-- begin EXCERPT PROVIDED --

Is there a paradox of indirect convertibility?

AuthorWoolsey, W. William
  1. Indirect Convertibility

    A paradox allegedly plagues systems in which money is only indirectly, not directly, convertible (or redeemable; we use the words interchangeably). Knut Wicksell, W. William Woolsey, John Whittaker and Norbert Schnadt, Tyler Cowen and Randall Kroszner, and Hans-Michael Trautwein have described scenarios in which indirect convertibility would have catastrophic consequences [21; 23; 17; 18; 19; 3; 20].

    Currency, deposits, and checks are indirectly convertible when they are not redeemed directly in the medium of account. (The latter term is Niehans's; it means the commodity or commodity bundle of which some specified quantity defines the unit of account [16, 1].) Money is redeemable, instead, in some redemption medium--some other commodity or even some security--in amounts equal in value to the quantity of medium of account defining the unit.

    Recent proposals combine indirect convertibility with free banking, promising to stabilize the price level and avoid monetary disequilibrium that would disturb income and employment [13; 12; 25; 26; 27; 28; 4]. In this BFH system (so named, perhaps misleadingly, to acknowledge ideas borrowed, altered, and recombined from writings of Fischer Black, Eugene Fama, and Robert Hall), government money is forbidden. Only competing private banks issue notes, coins, and checking accounts.

-- end EXCERPT PROVIDED --

**REQUIRED ACTIONS**
[a] Rewrite the indirect convertibility excerpt from "Recent proposals combine" through "and checking accounts.", swapping "private banks" for "commercial banks".
[b] According to the indirect convertibility excerpt, who issues notes, coins, and checking accounts in the BFH system?

-- begin GIVEN MATERIAL --

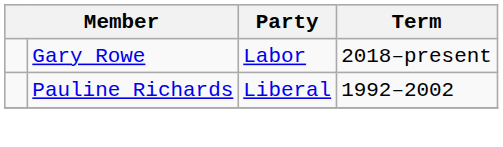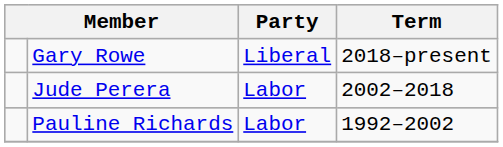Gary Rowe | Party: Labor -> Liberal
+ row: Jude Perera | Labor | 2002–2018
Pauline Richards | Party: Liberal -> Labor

-- end GIVEN MATERIAL --

**ANSWERS TO THE PROBLEMS**
[a]
Recent proposals combine indirect convertibility with free banking, promising to stabilize the price level and avoid monetary disequilibrium that would disturb income and employment [13; 12; 25; 26; 27; 28; 4]. In this BFH system (so named, perhaps misleadingly, to acknowledge ideas borrowed, altered, and recombined from writings of Fischer Black, Eugene Fama, and Robert Hall), government money is forbidden. Only competing commercial banks issue notes, coins, and checking accounts.

[b] Only competing private banks issue them, since government money is forbidden.